Paris Masters, Days One and Two

Persistent readers of The Next Point may well have noted my enduring fondness for the European indoor season, although the I’d assert that any perversity in my regard owes not to the tournaments themselves, which are worthy even when dull, but because of the lights, which are sallow and flat even when they aren’t flashing or strobing. With the exception of Valencia, which owing to latitude and superior architecture can only simulate winter, these events feel soulful and gloomy. I love it. It’s a question of contrast.

As I write it is late morning in Melbourne, and the mercury has already bubbled up past 30C, which according to the unfailingly helpful lady trapped inside my iPhone equates to 86 degrees in the archaic and confusing scale that still sees use in Belize, the Cayman Islands and the United States of America. Spring has uncoiled, and it has leapt for the throat. Word is we’ll hit 35C before the change arrives. A pair of English tourists have just combusted outside. That’s Halloween in Australia. Meanwhile in Paris it isn’t Halloween yet, and Tomas Berdych has just wrenched a patchy first set tiebreaker from Andreas Seppi. As they sit down the stadium lights go dark and each man is luridly spot-lit, so that we can better watch him fiddle with his equipment and stare straight ahead. There is no question that this is all occurring on the far side of the world.

The frigid gloom of the Palais Omnisports de Paris-Bercy can seem almost noirish in its allure. It always looks like the chill would find its way into your bones. It won’t be finding its way into Roger Federer’s bones, who of course pulled out following his loss to Juan Martin del Potro in the Basel final. He would undoubtedly have done the same had he won, given the relatively heroic length of the match, and the way the next few weeks are configured. It was surely the right decision, but it’s still a shame, since he was the defending champion in Paris. Hopefully even his detractors agree that no tournament is richer for having him miss it. Rafael Nadal has of course withdrawn from 2012 entirely, and you can bet that wherever he is, he’s sensibly avoiding real winter. There was talk, as there is most years, that Novak Djokovic would also miss the event. As recently as yesterday he was attending to matters in Belgrade, but’s he’s since ventured to France.

TASK DATA:
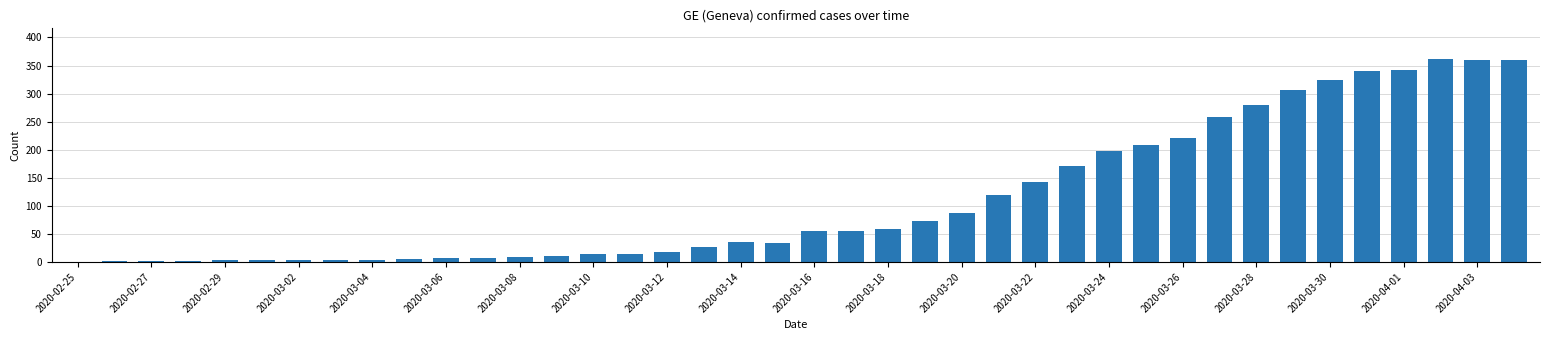

What is the sum of all values?

4522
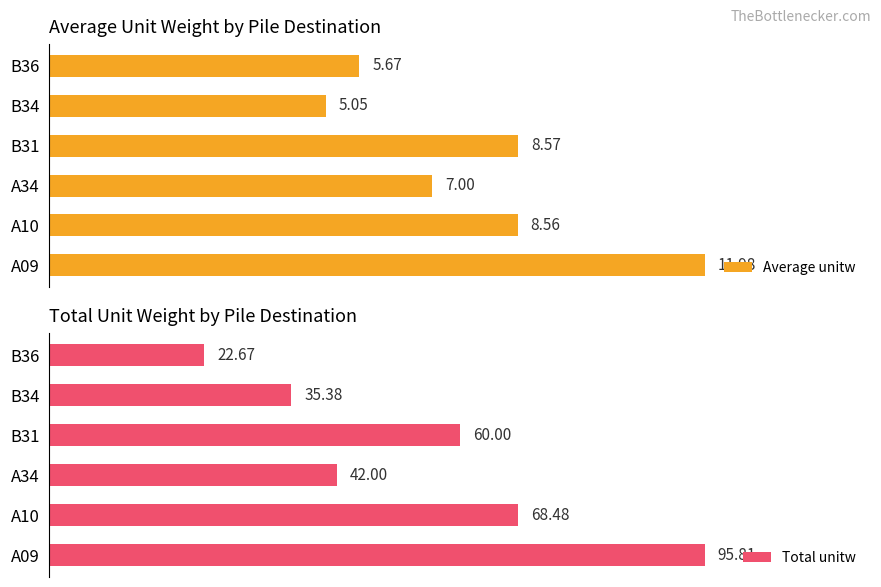

At how many categories does at least one series exceed 57?

3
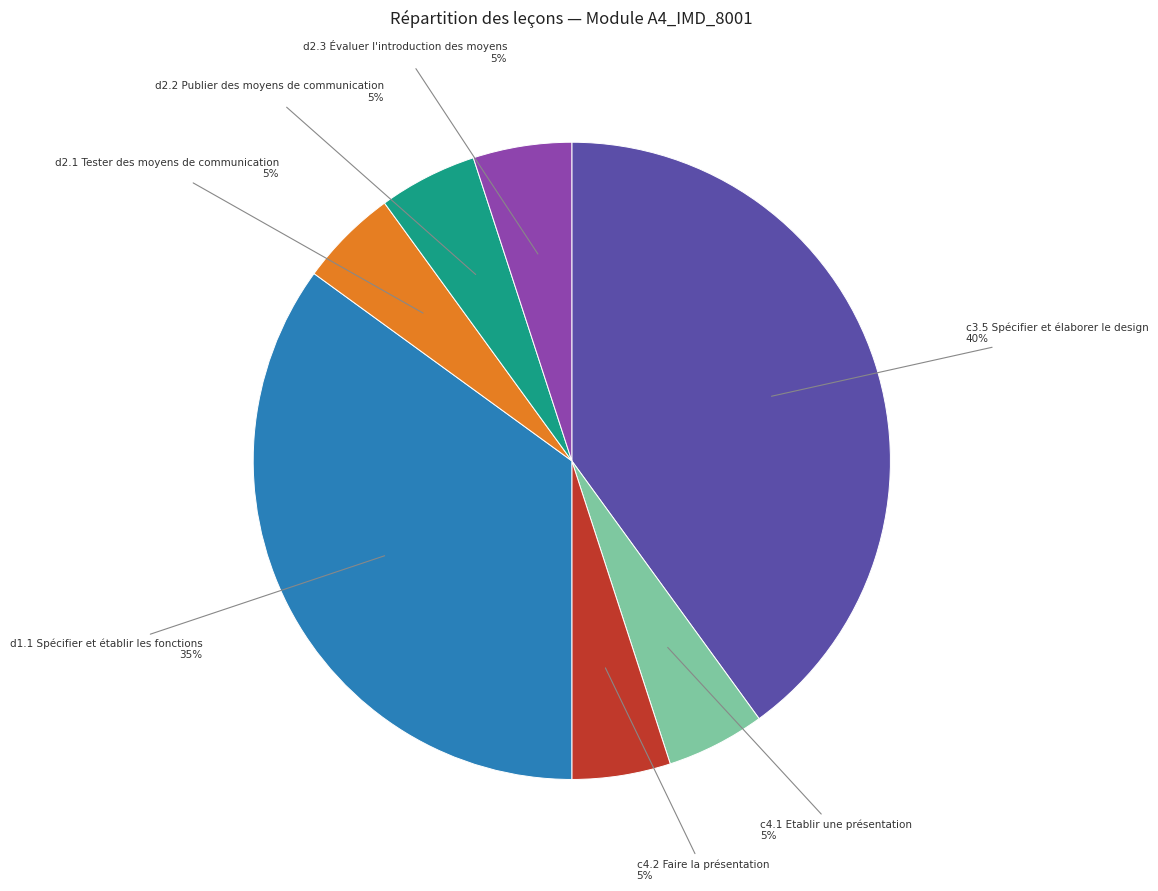

The c3.5 Spécifier et élaborer le design slice represents 30% of the pie. True or false?

False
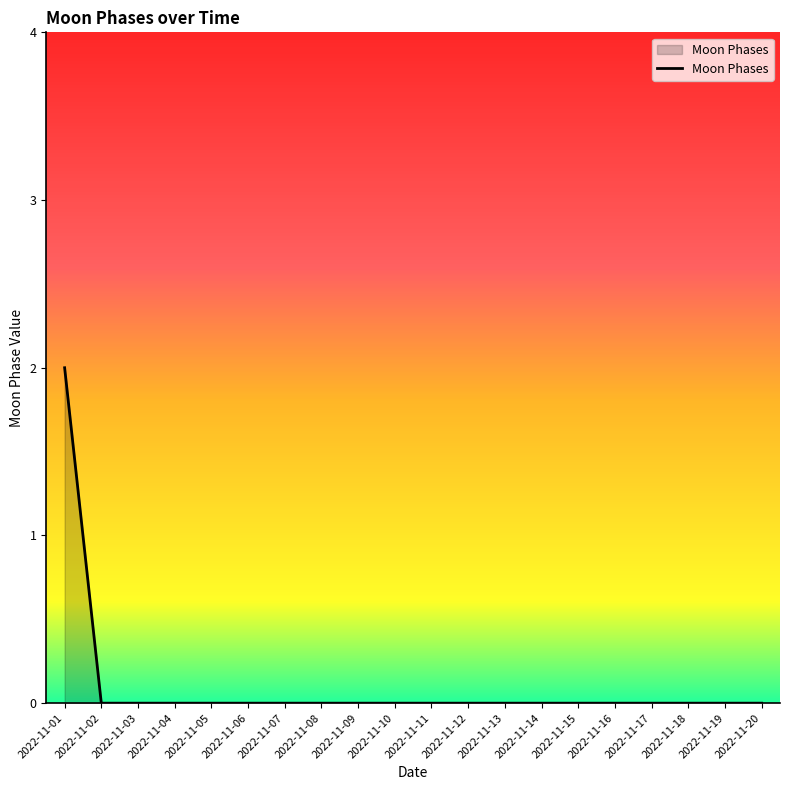

The chart shows a value of 1 at 2022-11-09. True or false?

False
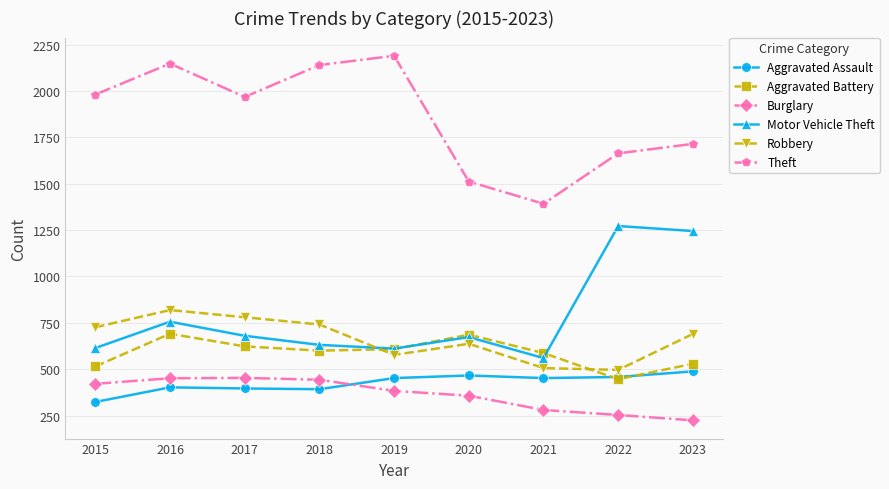

How many series are shown in this chart?

6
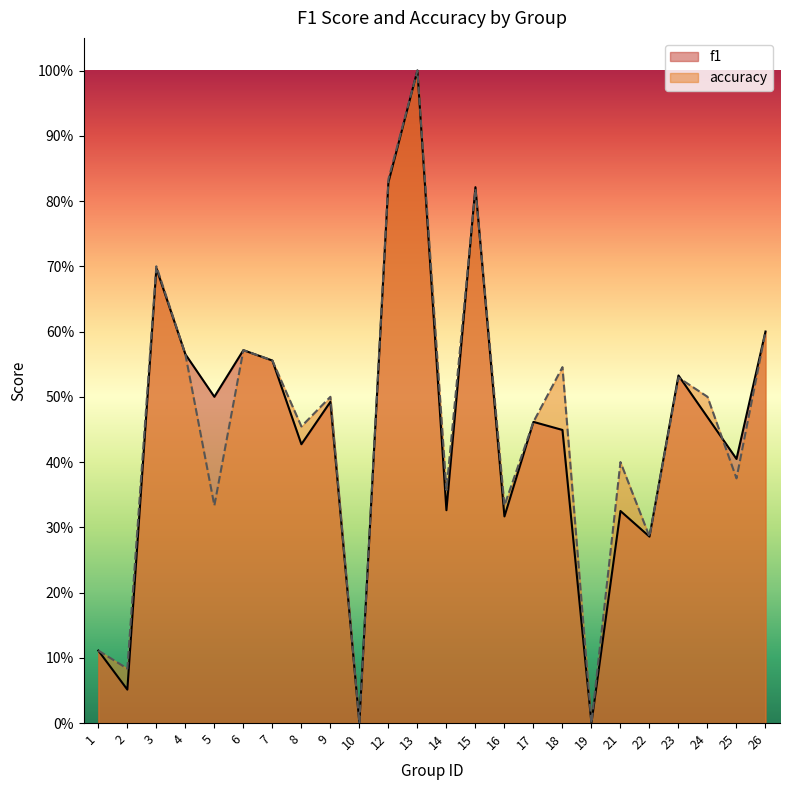

What is the difference between the maximum and minimum values in the accuracy series?

1.0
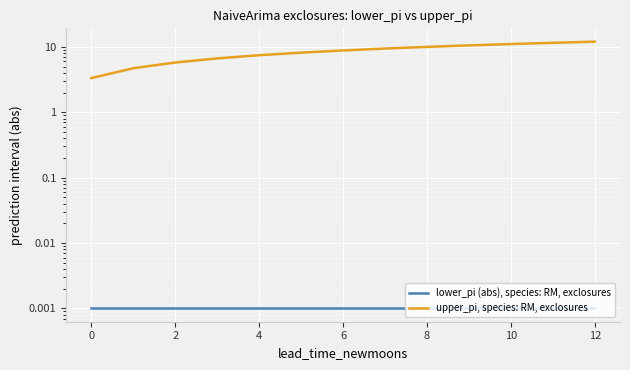

True or false: upper_pi, species: RM, exclosures and lower_pi (abs), species: RM, exclosures intersect in this chart.

False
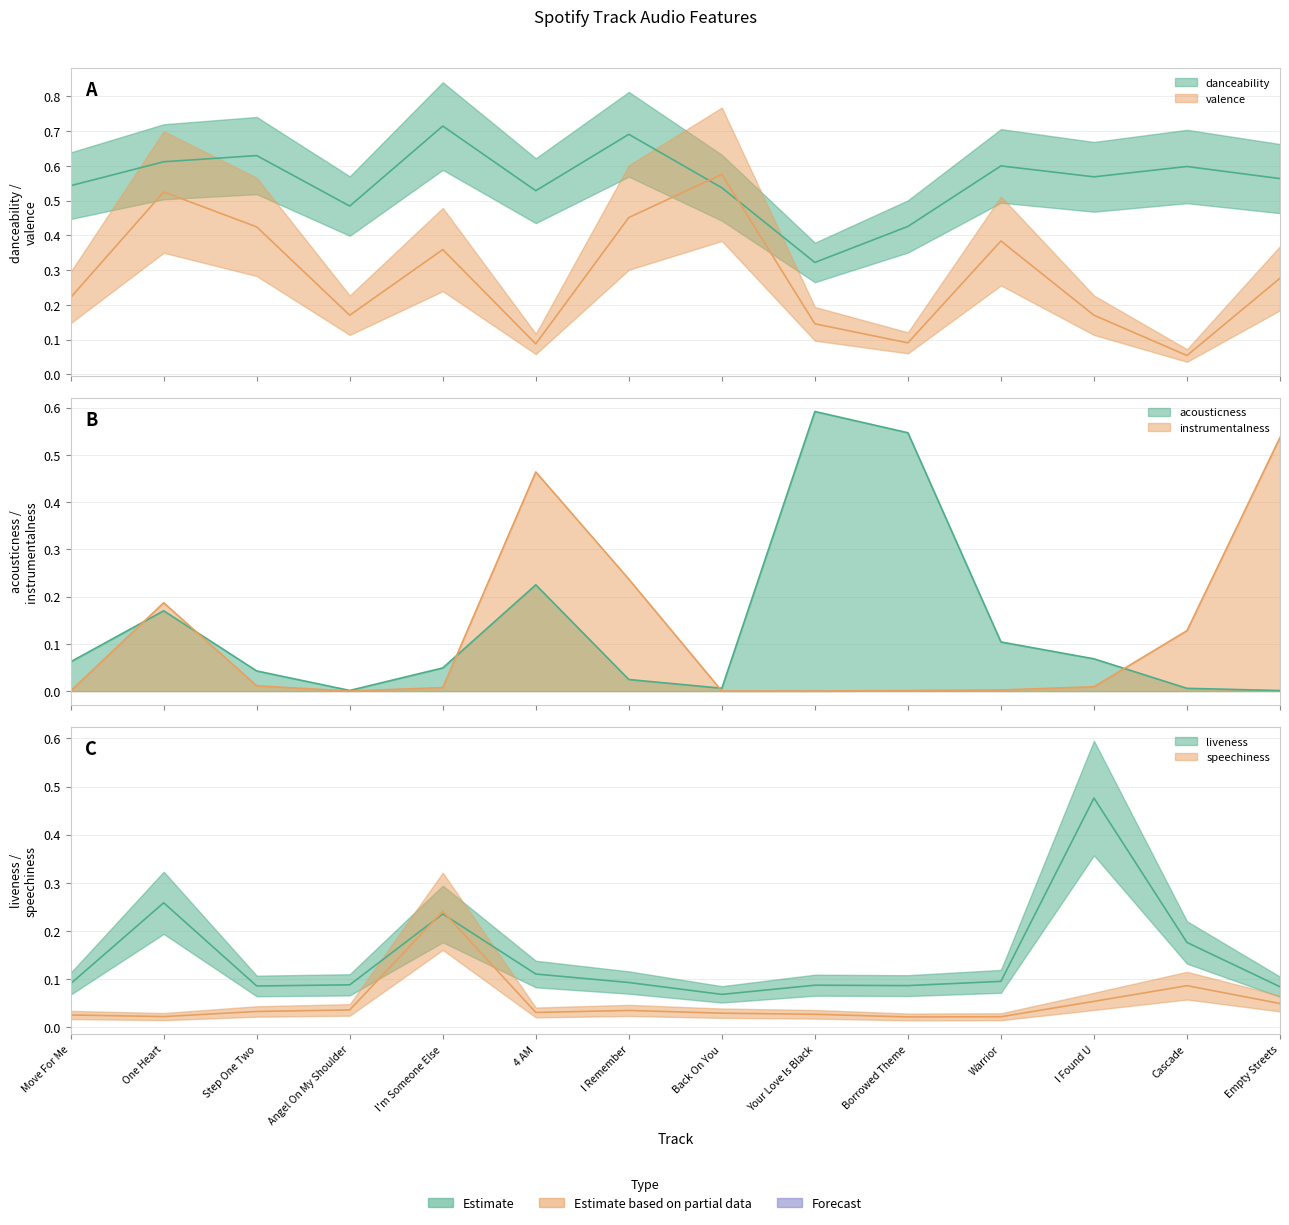

How many intersections are there between acousticness and speechiness?

5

WORK INSTRUCTION 1: In the Paris Masters post, swap "fondness" for "affection" and give the stretch from "Persistent readers of" through "question of contrast.".
WORK INSTRUCTION 2: Copy every one of the records that follow the Paris Masters post word for word, leaving out the pictures.
The records come from a different source than the Paris Masters post.

WRITTEN ANSWER 1:
Persistent readers of The Next Point may well have noted my enduring affection for the European indoor season, although the I’d assert that any perversity in my regard owes not to the tournaments themselves, which are worthy even when dull, but because of the lights, which are sallow and flat even when they aren’t flashing or strobing. With the exception of Valencia, which owing to latitude and superior architecture can only simulate winter, these events feel soulful and gloomy. I love it. It’s a question of contrast.

WRITTEN ANSWER 2:
What is the sum of all values?

4522

At how many categories does at least one series exceed 57?

3

The c3.5 Spécifier et élaborer le design slice represents 30% of the pie. True or false?

False

The chart shows a value of 1 at 2022-11-09. True or false?

False

How many series are shown in this chart?

6

What is the difference between the maximum and minimum values in the accuracy series?

1.0

True or false: upper_pi, species: RM, exclosures and lower_pi (abs), species: RM, exclosures intersect in this chart.

False

How many intersections are there between acousticness and speechiness?

5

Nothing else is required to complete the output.